## SUPPLIED ENTRIES:

****************************************

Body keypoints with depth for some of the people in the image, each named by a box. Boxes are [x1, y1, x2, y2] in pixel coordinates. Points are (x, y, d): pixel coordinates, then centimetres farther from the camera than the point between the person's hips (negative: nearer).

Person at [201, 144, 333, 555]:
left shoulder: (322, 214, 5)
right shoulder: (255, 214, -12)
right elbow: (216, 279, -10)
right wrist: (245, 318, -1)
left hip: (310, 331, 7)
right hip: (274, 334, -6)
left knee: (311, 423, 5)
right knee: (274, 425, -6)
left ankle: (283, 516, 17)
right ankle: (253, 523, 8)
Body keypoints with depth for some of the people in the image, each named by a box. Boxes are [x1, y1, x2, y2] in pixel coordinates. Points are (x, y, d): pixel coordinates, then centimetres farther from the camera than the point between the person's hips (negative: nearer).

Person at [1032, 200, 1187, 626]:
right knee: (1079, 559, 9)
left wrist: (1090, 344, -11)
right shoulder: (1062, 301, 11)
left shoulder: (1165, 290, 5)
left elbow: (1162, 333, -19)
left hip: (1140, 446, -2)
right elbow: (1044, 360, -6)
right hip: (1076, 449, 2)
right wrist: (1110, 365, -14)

****************************************

## PROMPT:
All that is wanted is the lines from the one containing "left hip: (310, 331, 7)" through the last line of the records, restated word for word.

## SOLVED PROBLEM:
left hip: (310, 331, 7)
right hip: (274, 334, -6)
left knee: (311, 423, 5)
right knee: (274, 425, -6)
left ankle: (283, 516, 17)
right ankle: (253, 523, 8)
Body keypoints with depth for some of the people in the image, each named by a box. Boxes are [x1, y1, x2, y2] in pixel coordinates. Points are (x, y, d): pixel coordinates, then centimetres farther from the camera than the point between the person's hips (negative: nearer).

Person at [1032, 200, 1187, 626]:
right knee: (1079, 559, 9)
left wrist: (1090, 344, -11)
right shoulder: (1062, 301, 11)
left shoulder: (1165, 290, 5)
left elbow: (1162, 333, -19)
left hip: (1140, 446, -2)
right elbow: (1044, 360, -6)
right hip: (1076, 449, 2)
right wrist: (1110, 365, -14)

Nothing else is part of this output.